Esta mañana en la cafetería he acabado de leer La noche fenomenal. Cómo me ha divertido, porque no es Gurb, es mejor que Gurb. Escribe Javier Pérez Andújar que ya se sabe que todos los himnos llevan al cementerio. Y como lo relaciono todo, he pensado en El lado oscuro del corazón, cuando en el tren Oliverio le dice a la muerte que él lo que quiere es enamorarla con un bolero, y que así se demostraría que un bolero es mucho más importante para la humanidad que la Marsellesa, la Internacional y todos esos himnos con los que ella había estado bailando hasta ahora.

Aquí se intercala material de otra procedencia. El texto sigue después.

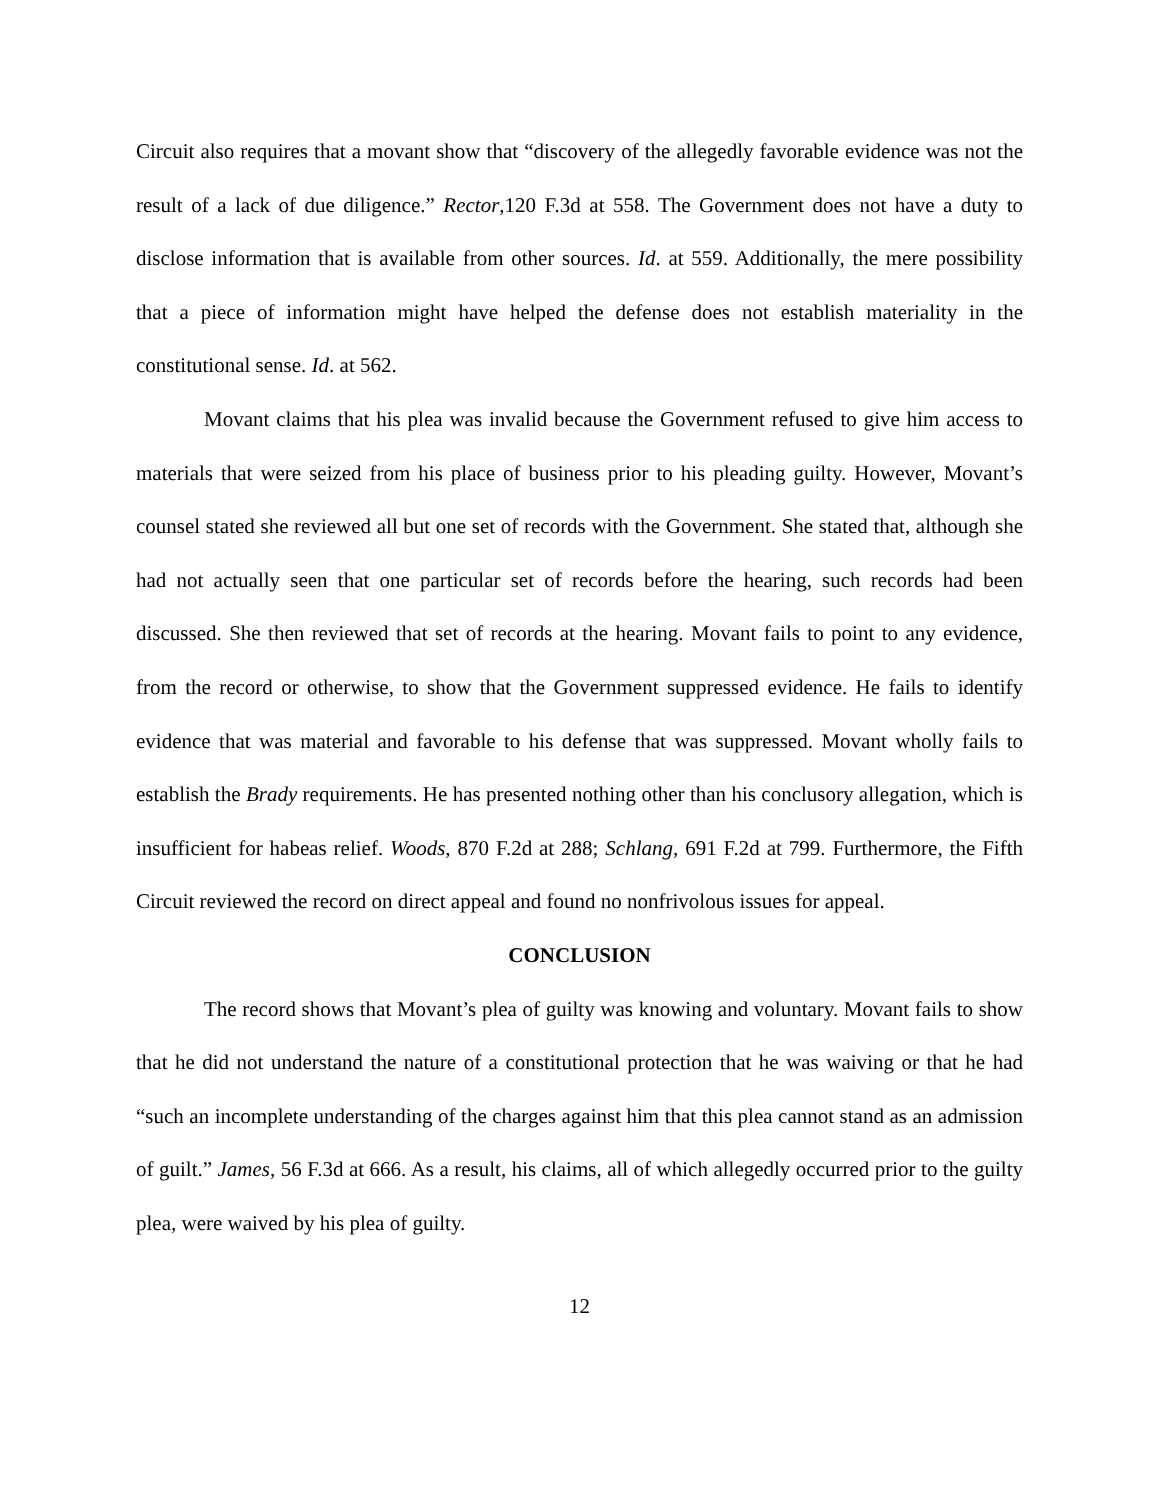Circuit also requires that a movant show that “discovery of the allegedly favorable evidence was not the result of a lack of due diligence.” Rector,120 F.3d at 558. The Government does not have a duty to disclose information that is available from other sources. Id. at 559. Additionally, the mere possibility that a piece of information might have helped the defense does not establish materiality in the constitutional sense. Id. at 562.
Movant claims that his plea was invalid because the Government refused to give him access to materials that were seized from his place of business prior to his pleading guilty. However, Movant’s counsel stated she reviewed all but one set of records with the Government. She stated that, although she had not actually seen that one particular set of records before the hearing, such records had been discussed. She then reviewed that set of records at the hearing. Movant fails to point to any evidence, from the record or otherwise, to show that the Government suppressed evidence. He fails to identify evidence that was material and favorable to his defense that was suppressed. Movant wholly fails to establish the Brady requirements. He has presented nothing other than his conclusory allegation, which is insufficient for habeas relief. Woods, 870 F.2d at 288; Schlang, 691 F.2d at 799. Furthermore, the Fifth Circuit reviewed the record on direct appeal and found no nonfrivolous issues for appeal.
CONCLUSION
The record shows that Movant’s plea of guilty was knowing and voluntary. Movant fails to show that he did not understand the nature of a constitutional protection that he was waiving or that he had “such an incomplete understanding of the charges against him that this plea cannot stand as an admission of guilt.” James, 56 F.3d at 666. As a result, his claims, all of which allegedly occurred prior to the guilty plea, were waived by his plea of guilty.
12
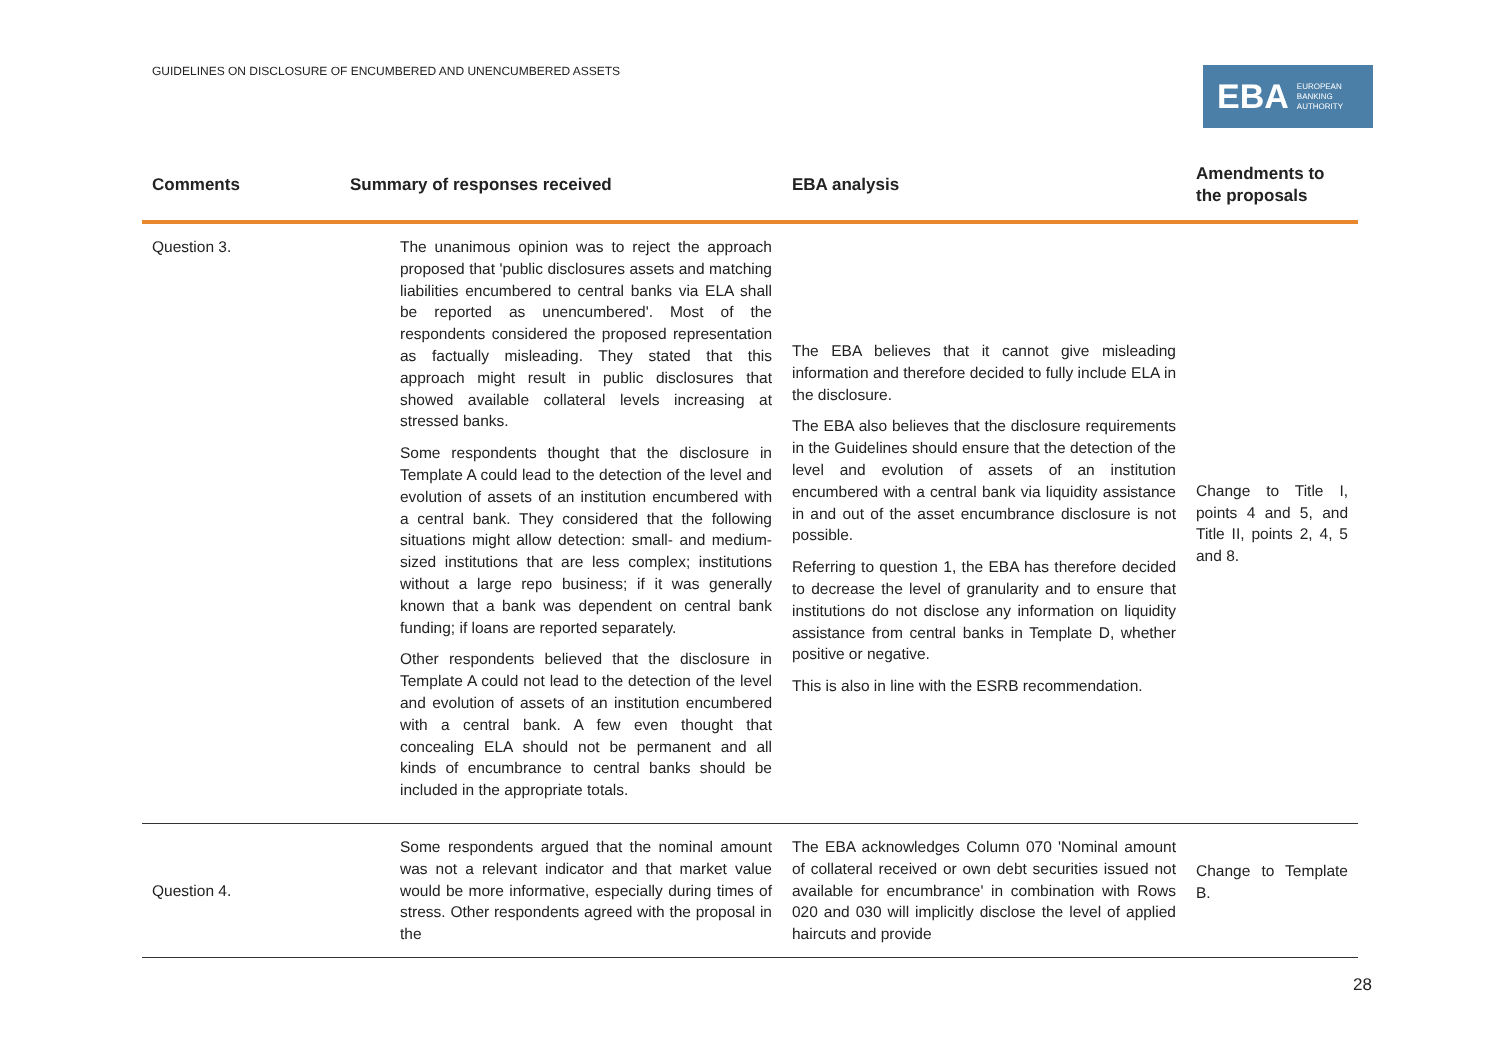GUIDELINES ON DISCLOSURE OF ENCUMBERED AND UNENCUMBERED ASSETS
EBA EUROPEAN
BANKING
AUTHORITY
| Comments | Summary of responses received | | EBA analysis | Amendments to the proposals |
| --- | --- | --- | --- | --- |
| Question 3. | | The unanimous opinion was to reject the approach proposed that 'public disclosures assets and matching liabilities encumbered to central banks via ELA shall be reported as unencumbered'. Most of the respondents considered the proposed representation as factually misleading. They stated that this approach might result in public disclosures that showed available collateral levels increasing at stressed banks. Some respondents thought that the disclosure in Template A could lead to the detection of the level and evolution of assets of an institution encumbered with a central bank. They considered that the following situations might allow detection: small- and medium-sized institutions that are less complex; institutions without a large repo business; if it was generally known that a bank was dependent on central bank funding; if loans are reported separately. Other respondents believed that the disclosure in Template A could not lead to the detection of the level and evolution of assets of an institution encumbered with a central bank. A few even thought that concealing ELA should not be permanent and all kinds of encumbrance to central banks should be included in the appropriate totals. | The EBA believes that it cannot give misleading information and therefore decided to fully include ELA in the disclosure. The EBA also believes that the disclosure requirements in the Guidelines should ensure that the detection of the level and evolution of assets of an institution encumbered with a central bank via liquidity assistance in and out of the asset encumbrance disclosure is not possible. Referring to question 1, the EBA has therefore decided to decrease the level of granularity and to ensure that institutions do not disclose any information on liquidity assistance from central banks in Template D, whether positive or negative. This is also in line with the ESRB recommendation. | Change to Title I, points 4 and 5, and Title II, points 2, 4, 5 and 8. |
| Question 4. | | Some respondents argued that the nominal amount was not a relevant indicator and that market value would be more informative, especially during times of stress. Other respondents agreed with the proposal in the | The EBA acknowledges Column 070 'Nominal amount of collateral received or own debt securities issued not available for encumbrance' in combination with Rows 020 and 030 will implicitly disclose the level of applied haircuts and provide | Change to Template B. |
28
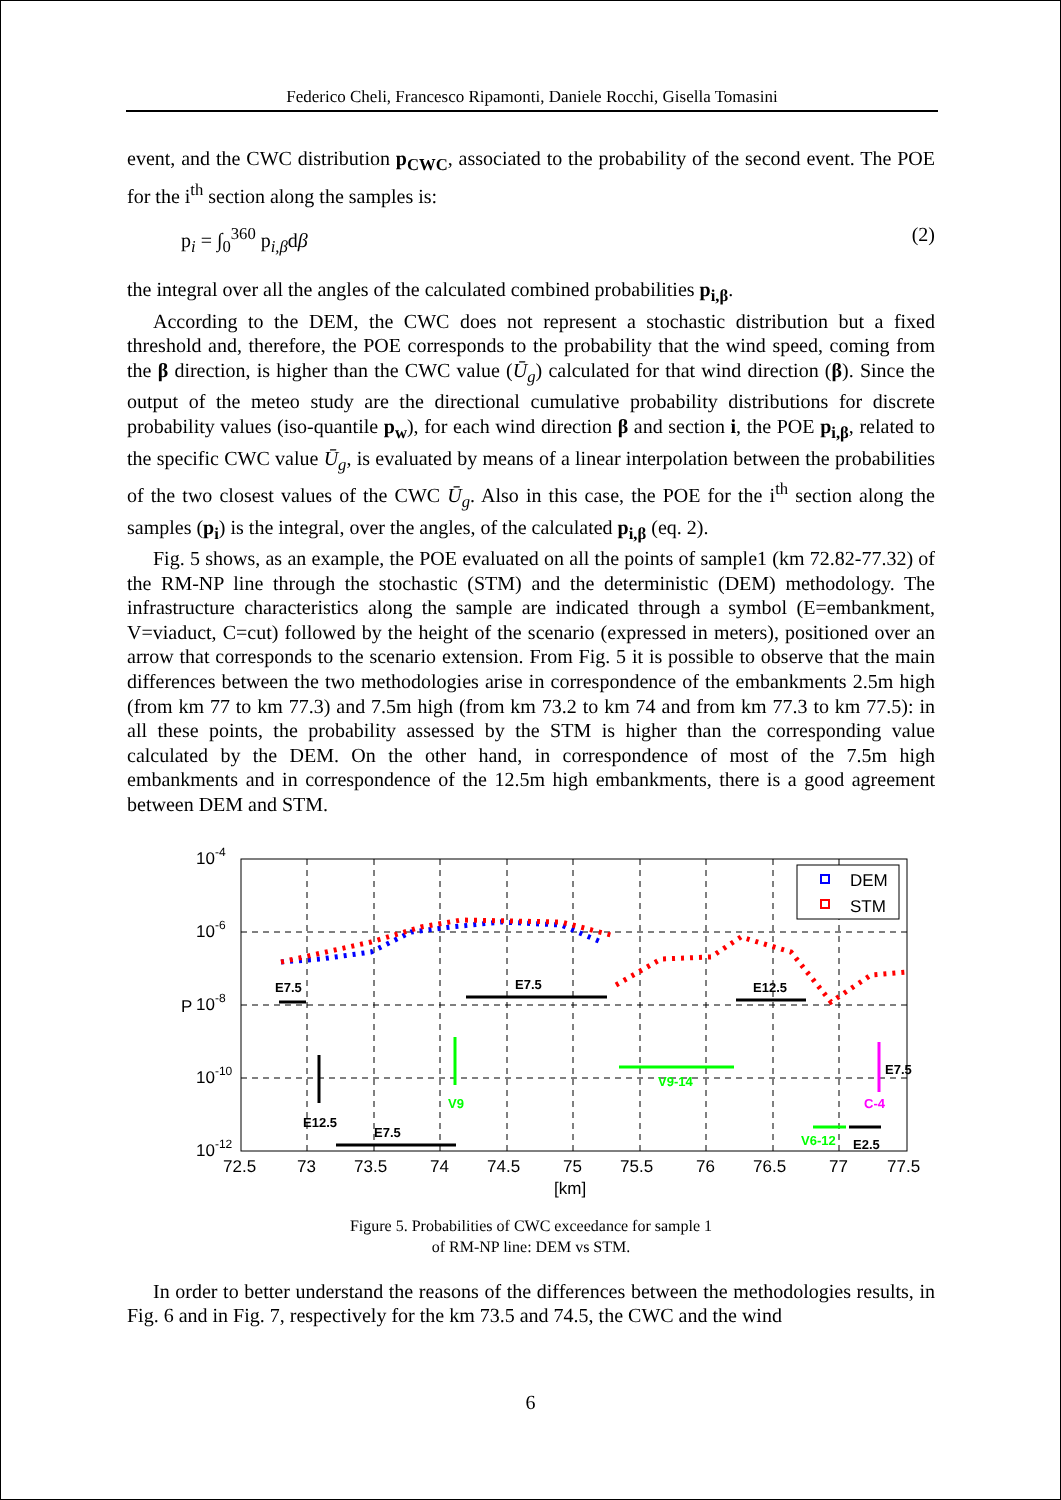Federico Cheli, Francesco Ripamonti, Daniele Rocchi, Gisella Tomasini
event, and the CWC distribution p<sub>CWC</sub>, associated to the probability of the second event. The POE for the i<sup>th</sup> section along the samples is:
p<sub>i</sub> = ∫<sub>0</sub><sup>360</sup> p<sub>i,β</sub>dβ (2)
the integral over all the angles of the calculated combined probabilities p<sub>i,β</sub>.
According to the DEM, the CWC does not represent a stochastic distribution but a fixed threshold and, therefore, the POE corresponds to the probability that the wind speed, coming from the β direction, is higher than the CWC value (Ū<sub>g</sub>) calculated for that wind direction (β). Since the output of the meteo study are the directional cumulative probability distributions for discrete probability values (iso-quantile p<sub>w</sub>), for each wind direction β and section i, the POE p<sub>i,β</sub>, related to the specific CWC value Ū<sub>g</sub>, is evaluated by means of a linear interpolation between the probabilities of the two closest values of the CWC Ū<sub>g</sub>. Also in this case, the POE for the i<sup>th</sup> section along the samples (p<sub>i</sub>) is the integral, over the angles, of the calculated p<sub>i,β</sub> (eq. 2).
Fig. 5 shows, as an example, the POE evaluated on all the points of sample1 (km 72.82-77.32) of the RM-NP line through the stochastic (STM) and the deterministic (DEM) methodology. The infrastructure characteristics along the sample are indicated through a symbol (E=embankment, V=viaduct, C=cut) followed by the height of the scenario (expressed in meters), positioned over an arrow that corresponds to the scenario extension. From Fig. 5 it is possible to observe that the main differences between the two methodologies arise in correspondence of the embankments 2.5m high (from km 77 to km 77.3) and 7.5m high (from km 73.2 to km 74 and from km 77.3 to km 77.5): in all these points, the probability assessed by the STM is higher than the corresponding value calculated by the DEM. On the other hand, in correspondence of most of the 7.5m high embankments and in correspondence of the 12.5m high embankments, there is a good agreement between DEM and STM.
10-4
10-6
10-8
10-10
10-12
72.5
73
73.5
74
74.5
75
75.5
76
76.5
77
77.5
[km]
P
DEM
STM
E7.5
E7.5
E12.5
E12.5
E7.5
E7.5
E2.5
V9
V9-14
V6-12
C-4
Figure 5. Probabilities of CWC exceedance for sample 1
of RM-NP line: DEM vs STM.
In order to better understand the reasons of the differences between the methodologies results, in Fig. 6 and in Fig. 7, respectively for the km 73.5 and 74.5, the CWC and the wind
6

domingo, 11 de agosto de 2019

M Train, porque Patti Smith no puede esperar


Que me gusta todo lo que pasa desapercibido. Y que a veces me pongo en las esquinas. También hoy me he levantado temprano, como todos los días que no necesito levantarme temprano. He bajado a la cafetería con dos libros. Creo que leo para llenarme de cosas, aunque también podría llenarme de piedras. Quizás me pasa lo que a Patti Smith, que lo que me falta no es un libro sino una obsesión. Mientras iba hacia la cafetería me he encontrado a mi vecina checa. Me ha estado hablando de su país y de su familia, y de que había llegado a pensar que cuando su madre bebía ginebra mientras leía a Rilke, era por ella. Por eso piensa que cuando la gente bebe lo hace por alguien, no por algo. Y que ella bebe cuando se acuerda de su madre leyendo a Rilke. Le he dicho que a lo mejor su madre bebía ginebra para pasar desapercibida, y que quizás leía a Rilke por lo mismo. A veces, cuando me cuentan cosas muy personales, no sé qué decir. Entonces le he explicado que el otro día escuché que el descubrimiento de Plutón se produjo indirectamente, por las perturbaciones que su presencia ocasionaba en la vida de otros planetas, y que a mí me gustan las cosas que pasan inadvertidas. Luego ella ha ido a coger el tren y yo he entrado en el café. Uno de los libros que me he bajado es el Aleph, de Borges, porque recuerdo que el Aleph es el punto que contiene todos los puntos del universo y, como estoy elaborando una lista de zonas y territorios literarios para no sé qué, quiero ver si puedo incluirlo en el listado. Esa necesidad de concentrarlo todo tiene que significar alguna cosa: hace unos meses leí que Italo Calvino soñaba con inmensas cosmogonías, sagas y epopeyas encerradas en las dimensiones de un epigrama. Antes de volver a casa he pasado por la librería. Me he traído El espíritu de la ciencia ficción, de Bolaño, y Más allá del bien y del mal, de Friedrich Wilhelm N. Sé que este último no lo leeré inmediatamente, pero quería tenerlo, como cuando una vez me traje porque sí una piedra de las playas de Normandía.